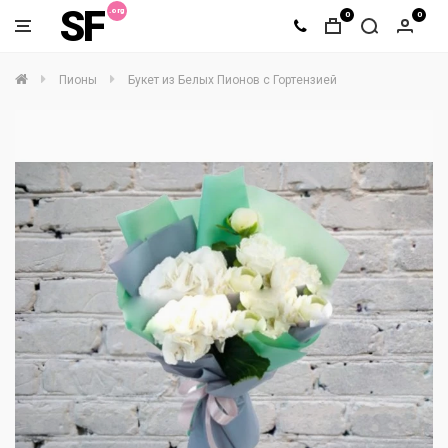
SF
0
0
Пионы
Букет из Белых Пионов с Гортензией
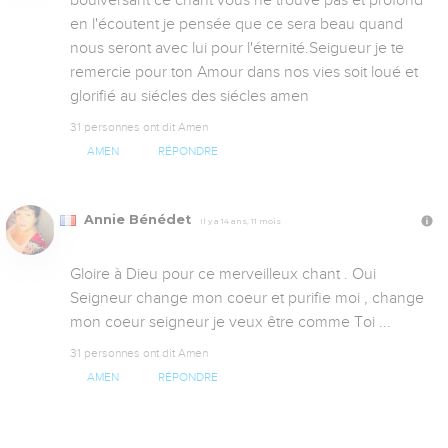
en l'écoutent je pensée que ce sera beau quand 
nous seront avec lui pour l'éternité.Seigueur je te 
remercie pour ton Amour dans nos vies soit loué et 
glorifié au siécles des siécles amen
31 personnes ont dit Amen
AMEN
RÉPONDRE
Annie Bénédet
Il y a 14 ans, 11 mois
Gloire à Dieu pour ce merveilleux chant . Oui 
Seigneur change mon coeur et purifie moi , change 
mon coeur seigneur je veux être comme Toi ...
31 personnes ont dit Amen
AMEN
RÉPONDRE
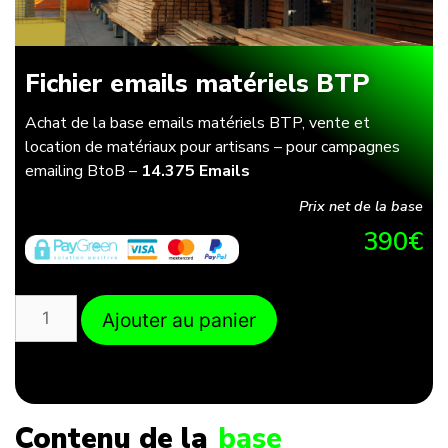
Fichier emails matériels BTP
Achat de la base emails matériels BTP, vente et
location de matériaux pour artisans – pour campagnes
emailing BtoB –
14.375 Emails
Prix net de la base
390
€
Ajouter au panier
Contenu de la
base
##########
*What to work on*.
Filter the records down to the lines containing the word "coeur", and copy those.

*Task result*.
Seigneur change mon coeur et purifie moi , change 
mon coeur seigneur je veux être comme Toi ...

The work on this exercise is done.